In modern event-sourced architectures, data integrity and traceability are paramount. Traditional relational databases often struggle with the high write throughput and schema flexibility required by event sourcing. Fortunately, PostgreSQL offers a powerful combination of features—specifically the JSONB data type and Logical Decoding—that allows engineers to build immutable, append-only audit trails with exceptional performance and flexibility.
This post explores how to leverage these tools to create a robust audit system that captures every state change without locking the database or sacrificing performance.
The Core Problem: Auditing in Event Sourcing
Event sourcing dictates that the state of an application is derived from a sequence of events. To meet compliance and debugging requirements, we must ensure these events are immutable. Once written, an event cannot be altered or deleted. This "append-only" pattern is ideal for JSONB columns, which can store complex, unstructured payload data efficiently within a relational framework.
However, simply storing JSON in a table isn't enough. We need a mechanism to capture these writes reliably, potentially for downstream consumers like data warehouses or real-time dashboards, without impacting the primary transaction's latency.
Schema Design for Immutable Events
First, let's define a schema that enforces immutability. We use a unique constraint on the event ID and timestamp to prevent duplicates, and we omit update triggers to ensure the record is truly append-only.
CREATE TABLE event_store (
id UUID PRIMARY KEY DEFAULT gen_random_uuid(),
aggregate_id UUID NOT NULL,
event_type VARCHAR(50) NOT NULL,
payload JSONB NOT NULL,
created_at TIMESTAMPTZ NOT NULL DEFAULT now()
);
-- Optional: Index for querying by aggregate history
CREATE INDEX idx_event_store_aggregate
ON event_store (aggregate_id, created_at);
By making payload a JSONB type, we gain the ability to query specific fields within the event without deserializing the entire blob, which is crucial for debugging or filtering audit logs.
Leveraging Logical Replication for Decoupling
While storing the events is step one, sharing this data with other systems is where logical replication shines. Unlike physical replication, which copies the entire database, logical replication allows you to subscribe to specific tables and stream changes in a readable format (often JSON or protocol buffers).

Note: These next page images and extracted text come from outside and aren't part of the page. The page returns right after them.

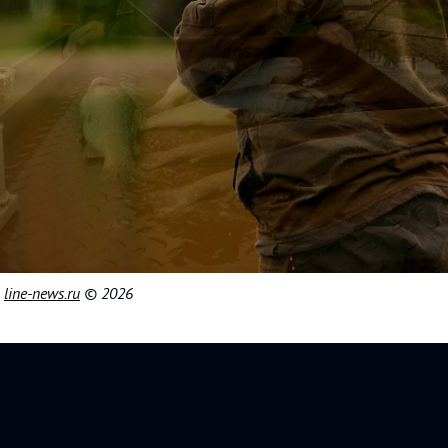
|
line-news.ru
© 2026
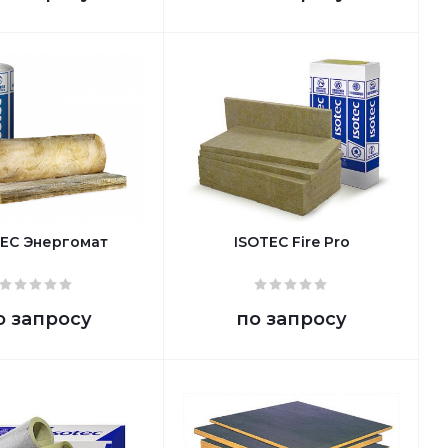
TEC Энергомат
ISOTEC Fire Pro
о запросу
по запросу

To enable this, you must configure your postgresql.conf:
wal_level = logical
max_replication_slots = 10
max_wal_senders = 10
Once enabled, you can create a publication that streams events to downstream consumers:
PUBLICATION event_pub FOR TABLE event_store;
Benefits of this Approach
- Performance: Downstream consumers read from the WAL (Write-Ahead Log) asynchronously. This adds minimal overhead to the primary write path.
- Fault Tolerance: If the consumer goes down, it can replay the WAL from the last consumed position, ensuring no events are lost.
- Decoupling: You can have multiple consumers (e.g., an Elasticsearch indexer, a Kafka producer, a data warehouse loader) without impacting each other.
Practical Implementation: Reading the WAL
Developers can use libraries like pgoutput in Java/Go or psycopg2 with logical decoding plugins in Python to consume these streams. The data arrives in a format that maps directly to your schema, making deserialization trivial.
For example, a consumer might receive a message like this:
{
"operation": "INSERT",
"table": "event_store",
"tuple": {
"id": "550e8400-e29b-41d4-a716-446655440000",
"aggregate_id": "b2c1e9f0-...",
"event_type": "OrderPlaced",
"payload": {"item": "Widget", "qty": 1},
"created_at": "2023-10-27T10:00:00Z"
}
}
Conclusion
Combining PostgreSQL's JSONB flexibility with Logical Replication provides a battle-tested foundation for immutable audit trails in event-sourced systems. It allows you to maintain strong consistency in your primary data while effortlessly streaming changes to secondary systems. This architecture is scalable, resilient, and leverages the mature ecosystem of PostgreSQL to handle the complexities of modern data engineering.
Start small by implementing the schema, then integrate a logical replication slot to feed your first consumer. The result is a system that is both easy to maintain and robust enough to handle production-scale audit requirements.